> Activity
Find the word "зима" in the data, then copy each line where it is found.

+++ Records shown

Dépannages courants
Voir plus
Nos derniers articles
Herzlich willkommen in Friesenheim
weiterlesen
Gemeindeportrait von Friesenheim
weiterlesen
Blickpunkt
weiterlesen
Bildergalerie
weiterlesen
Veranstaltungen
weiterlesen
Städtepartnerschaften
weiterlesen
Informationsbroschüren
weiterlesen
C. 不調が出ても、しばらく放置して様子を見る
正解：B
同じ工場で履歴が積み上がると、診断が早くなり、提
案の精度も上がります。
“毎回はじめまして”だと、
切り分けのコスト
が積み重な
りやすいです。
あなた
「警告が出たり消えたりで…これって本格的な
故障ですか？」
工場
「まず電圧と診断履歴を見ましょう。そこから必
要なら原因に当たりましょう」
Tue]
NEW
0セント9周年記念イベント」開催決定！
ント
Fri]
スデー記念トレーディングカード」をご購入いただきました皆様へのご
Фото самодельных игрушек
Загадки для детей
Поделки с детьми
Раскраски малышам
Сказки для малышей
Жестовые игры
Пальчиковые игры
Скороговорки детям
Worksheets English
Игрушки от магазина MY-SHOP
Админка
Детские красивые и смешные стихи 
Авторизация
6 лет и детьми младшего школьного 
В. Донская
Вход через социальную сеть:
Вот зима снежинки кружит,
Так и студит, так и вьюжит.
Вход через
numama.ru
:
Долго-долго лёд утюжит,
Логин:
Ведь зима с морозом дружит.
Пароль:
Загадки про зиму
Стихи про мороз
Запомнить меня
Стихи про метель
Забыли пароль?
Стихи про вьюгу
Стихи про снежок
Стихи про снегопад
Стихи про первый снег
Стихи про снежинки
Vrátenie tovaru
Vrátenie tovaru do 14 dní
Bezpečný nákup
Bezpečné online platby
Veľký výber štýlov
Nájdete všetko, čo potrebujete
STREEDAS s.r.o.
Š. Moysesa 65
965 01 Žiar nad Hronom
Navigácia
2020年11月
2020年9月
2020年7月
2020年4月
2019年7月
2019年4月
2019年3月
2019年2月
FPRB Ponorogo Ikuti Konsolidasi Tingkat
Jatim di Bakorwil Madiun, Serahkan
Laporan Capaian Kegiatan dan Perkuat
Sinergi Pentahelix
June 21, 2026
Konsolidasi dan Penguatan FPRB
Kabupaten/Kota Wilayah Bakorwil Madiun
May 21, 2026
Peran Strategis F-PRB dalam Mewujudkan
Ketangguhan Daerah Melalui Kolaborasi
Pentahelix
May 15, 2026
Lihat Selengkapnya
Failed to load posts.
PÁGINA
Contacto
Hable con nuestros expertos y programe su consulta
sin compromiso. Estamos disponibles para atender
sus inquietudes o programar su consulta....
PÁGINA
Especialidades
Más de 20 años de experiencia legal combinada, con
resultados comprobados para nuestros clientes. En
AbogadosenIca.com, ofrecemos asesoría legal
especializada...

++++++

> Response to this exercise
Вот зима снежинки кружит,
Ведь зима с морозом дружит.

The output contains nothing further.